Because the rules of Wikipedia would allow the inclusion pseudoscience this is a "gotcha" for Wales, revealing a fundamental limit in Wikipedia: With NPOV, the contents of Wikipedia can never be more veridical than is the social consensus. A purportedly objective guideline which immediately reduces to subjective value judgments, NPOV is a ruse; What constitutes "Significant views," or "reliable sources on a topic" is in the eye of the beholder. Or, as Wales would have it in this case, whatever he says they are.
Wikipedia was an unexpected success because the popular expectation, a priori, was that if you just let anyone edit an encyclopedia then predominantly non-experts would contribute falsehoods. A posteriori, after Wikipedia had actually worked, the reasoning about why it had was that it was unexpectedly accurate because, well, experts are really not so good at getting stuff right anyway, and maybe spontaneous social organization really does work better than structured regulation and those dead Austrian economists and their crazy Libertarian fan club might actually have been right about something.
Though perhaps the secret to Wikipedia's success is not really that open encyclopedias are unexpectedly accurate, but rather that accuracy is not, as had been assumed, paramount. Rather, it is the appearance of accuracy which is essential for success. NPOV is a codification of a strategy for creating the popular appearance of accuracy without achieving genuine accuracy. Wikipedia is winning the encyclopedia contest by gaming the system.

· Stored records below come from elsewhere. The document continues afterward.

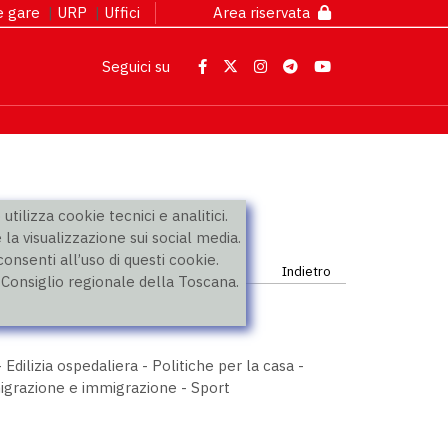
 e gare
|
URP
|
Uffici
Area riservata
Seguici su
utilizza cookie tecnici e analitici.
 la visualizzazione sui social media.
nsenti all’uso di questi cookie.
Indietro
l Consiglio regionale della Toscana.
 Edilizia ospedaliera - Politiche per la casa -
Emigrazione e immigrazione - Sport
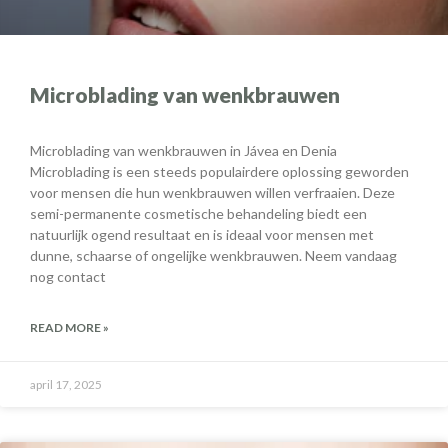
Microblading van wenkbrauwen
Microblading van wenkbrauwen in Jávea en Denia
Microblading is een steeds populairdere oplossing geworden
voor mensen die hun wenkbrauwen willen verfraaien. Deze
semi-permanente cosmetische behandeling biedt een
natuurlijk ogend resultaat en is ideaal voor mensen met
dunne, schaarse of ongelijke wenkbrauwen. Neem vandaag
nog contact
READ MORE »
april 17, 2025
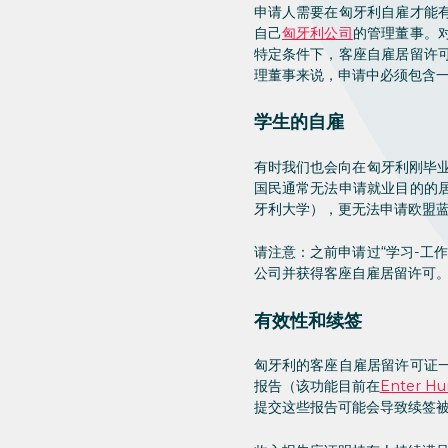
申请人需要在匈牙利自雇才能
自己
匈牙利公司
的管理董事。
特定条件下，客座自雇居留许
理董事来说，申请中必须包含
学生的自雇
有时我们也会向在匈牙利刚毕业
国民通常无法申请就业目的的
牙利大学），更无法申请欧盟
请注意：之前申请过“学习-工
公司并获得客座自雇居留许可
有效性和续签
匈牙利的客座自雇居留许可证
报告（该功能目前在
Enter Hu
提交这些报告可能会导致续签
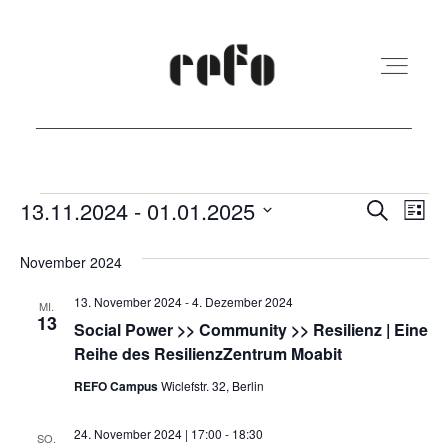
REFO Moabit
Veranstaltungen
Veranst
Ver
13.11.2024
 - 
01.01.2025
Suche
Liste
Ans
Suche
Datum
Terminkalender
November 2024
Nav
und
wählen.
13. November 2024
-
4. Dezember 2024
Ansicht
MI.
13
Kita
Social Power >> Community >> Resilienz | Eine
Navigat
Reihe des ResilienzZentrum Moabit
REFO Campus
Wiclefstr. 32, Berlin
Vermietung
24. November 2024 | 17:00
-
18:30
SO.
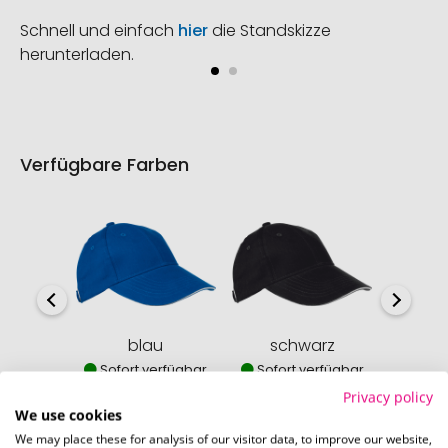
Schnell und einfach
hier
die Standskizze
herunterladen.
Verfügbare Farben
blau
schwarz
Sofort verfügbar
Sofort verfügbar
Sofor
6436 Stück
11522 Stück
125
Privacy policy
We use cookies
We may place these for analysis of our visitor data, to improve our website,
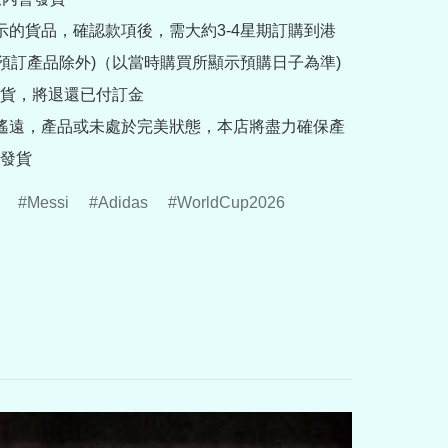
提示的貨品，確認款項後，需大約3-4星期訂購到港
rder預訂產品除外)（以當時購買所顯示預購日子為準) 
貨，將退還已付訂金

途遙遠，產品或未處於完美狀態，本店將盡力確保產
發貨
Messi
Adidas
WorldCup2026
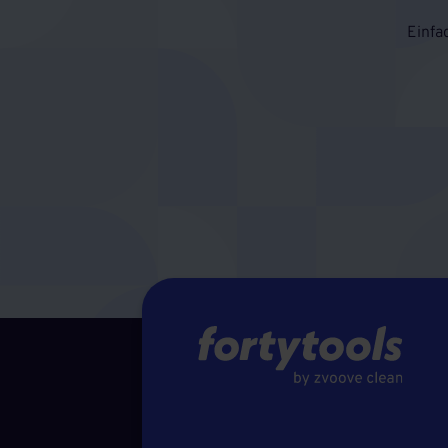
Einfa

It matched the same flawed criterion function for accuracy as used by its customers, the test of asking: "is this what respectable people believe?" So now Wales has the problem that, according to the very rules of Wikipedia which have been the recipe for its success, it must permit pseudoscientific content which is popularly believed. This explains why Wales can shoot that down only outside of Wikipedia's own guidelines.